Node.js applications will stop running when the command window is closed, so we need to add the application to the daemon to keep it working… Forever.. It is so hard to work all the time. Next year, I will be rewarded with a piece of dedication. Ha, ha, ha)

What is forever?

A simple CLI tool for ensuring that a given script runs continuously (i.e. forever).

The installation of forever

For details, please go to github.com/foreverjs/f…

npm install forever -g   # installation
forever start server.js  # Start the app
forever list  Display all running services
forever stop server.js  # Close the app
forever restartall  # Restart all applications
Copy the code

We simply go to prerender root and use forever start server.js… Then it will have the blessing of professionalism

Nginx configuration

We need to do separate processing for spider requests like Baidu, Google, and so on, so that requests go to prerender, whereas requests from normal users go directly to the original address

The main configuration is as follows

location / {
	# indicates whether a proxy is required
	set $prerender 0;
	# proxy address
	set $prerender_url "http://127.0.0.1:3000";

	Check if the request is from a spider, if so, proxy is required
	if ($http_user_agent~ *"baiduspider|Googlebot|360Spider|Bingbot|Sogou Spider|Yahoo!
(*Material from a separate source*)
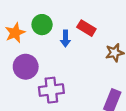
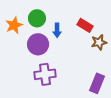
red rectangle: (86, 28) -> (85, 25), moved
purple circle: (26, 67) -> (38, 44), moved

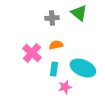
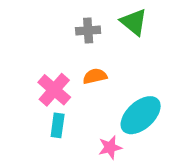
cyan ellipse: (83, 68) -> (141, 115), turned -65
cyan rectangle: (54, 69) -> (58, 125), moved

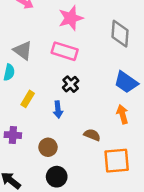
Slurp China|Yahoo! Slurp|twitterbot|facebookexternalhit|rogerbot|embedly|quora link preview|showyoubot|outbrain|pinterest|slackbot|vkShare|W3C_Validator") {
 		set $prerender 1;
 	}
 
	if ($prerender = 1) {
		proxy_pass $prerender_url;
		rewrite ^(.*)$ /https://$hostThe $1 break; }}Copy the code

Once configured, reload the configuration file using nginx -s reload

We’ll test the effect later

test

Curl curl curl curl curl curl curl curl curl curl curl

As shown, no real data is parsed

Use curl -h ‘user-agent :Googlebot’ to test the full path of your website

Parse succeeded!

Article address REST style

/articles/? Id = XXX style urls are not friendly to spiders, who like /articles/ XXX

I implemented the REST style using the rewrite functionality of Nginx. The main configuration is as follows

rewrite ^(.*)/articles/(\d+)$ /articles/? id=$2 break;
Copy the code

Modify the proxy block to allow spiders to change the url to jump to when accessing the REST URL

/articles/ XXX or /articles/ id=xxx

Use Nginx’s URL rewriting feature to redirect a request to a real address without changing the URL in the browser’s address bar

# spider access processing
if ($prerender = 1) {
	proxy_pass $prerender_url;
	rewrite ^(.*)/articles/(\d+)$ /https://$host/articles/? id=$2 break;
	rewrite ^(.*)$ /https://$hostThe $1 break;
}
Normal user access to REST address processingrewrite ^(.*)/articles/(\d+)$ /articles/? id=$2 break;
Copy the code

Test the

Final SEO Effect

Google effect is particularly good, Google spider is too diligent, very dedicated! (PS: Baidu spider is too lazy… I think this problem can be solved with money!